Bubba Spar KISSKISSKISS!; Joshua Selsky’s Digital Summer; that last verse of Jus’ A Rascal, voice almost getting away from body; Philip Sherburne’s ‘Needledrops’ AGAIN, a marriage proposal to everyone who reads; Ricardo Villalobos’ ‘Easy Lee’ not nearly long enough at 8 mins+; the Blue Nile in the Junior Boys’ ‘Birthday EP’, Aspera, and Coloma’s ‘Finery’; Closer Musik, Sascha Funke, Phantom/Ghost, Luciano, Komeit, Kaito, “Rough” Justus Kohncke; Blemish as redux of A Lover’s Discourse’ worst (absence, waiting, demons, I-love-you, madness, flaying, drama, &c); Barbara Morgenstern’s Nichts Muss; the Superpitcher remixes of Jim O’Rourke’s back catalogue oh so worth looking forward to!; asking ‘who are Josef K?’; Scott Walker on my telly; Animal Collective; I Luv Poney!!; Donae’O ‘Bounce’, ‘Farmer Yardie’; M. Ward; Sharkie Major ‘This Ain’t a Game’; Eve ‘Satisfaction’; OMG where was I when Enon?; Tara Jane O’Neill; Live - KaitO (light detonating inside glass), Liars, Melt Banana (WOWs and raw joy), Scatter; most things I love I haven’t written about; More Michael Mayer More More; (early) Simple Minds re-issues; Aztec Camera’s first for £1; Sticky feat.
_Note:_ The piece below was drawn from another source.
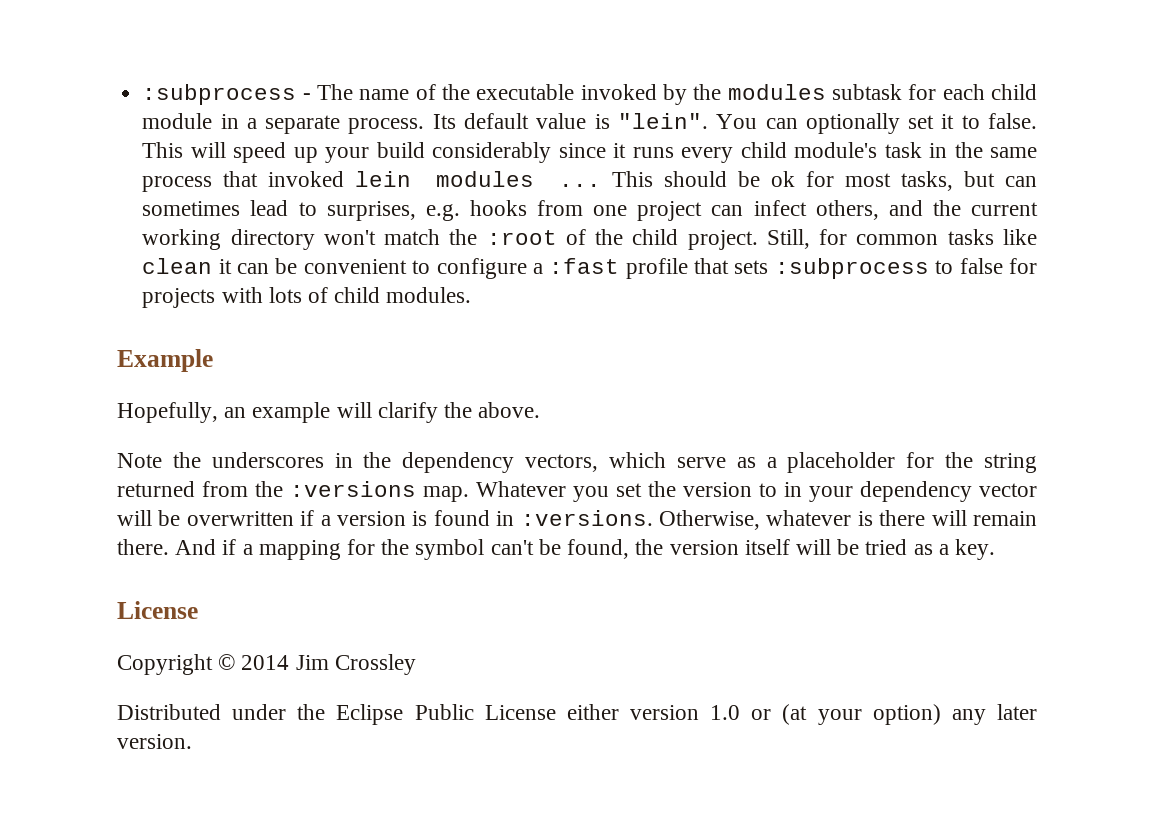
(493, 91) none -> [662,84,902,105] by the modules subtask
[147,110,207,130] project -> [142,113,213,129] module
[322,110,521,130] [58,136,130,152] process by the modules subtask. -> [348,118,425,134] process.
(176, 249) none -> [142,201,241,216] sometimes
Lady Stush ‘Dollar $ign’; Wiley, obv.; Il Casio Immunitas; Don Paterson’s The Landing Light; !!! ‘Me & Giuliani...’; Rachel Stevens ‘Sweet Dreams My LA Ex’ (the first shuffletech-inflected pop song); Avril was 2003, right?; my friend Minna Sophie Wight; playing football with Sci-fi Stephen; Charlie ‘Space Woman’; Ken Laszlo ‘Hey Hey Guy’; all the paint stripped from her throat - Catherine Irwin’s voice; Ozu, Tarkovsky & Tati retros at the GFT; Isabelle Huppert (“the ghost of ‘lectricity howls in the bones of her face!”); relentless unreasonable horribleness (Haneke’s Le Temps du Loup, Tarantino’s Kill Bill Vol. 1, which I’m still undecided on &c); F. Scott Fitzgerald’s Tender is the Night; Matthew Ryan’s Concussion released in Britain; MEGO; laziness; the most melancholy song ever finally recorded, a mystery Roll Deep White Label (“I wish I didn’t think so much”); Lumidee ‘Never Leave You’; E. Crunk’s line about how listening to lots of Sean Paul is like being prodded at by aliens tryna figure out feeling; being wrong quite often but who really cares?; discovering so many great writers (Charles Portis, Lorrie Moore, Donald Barthelme, W. G. Sebald, and finally reading Roland Barthes); ‘Cellular Minutes’, how could I forget?!; WHAT A BUSY YEAR!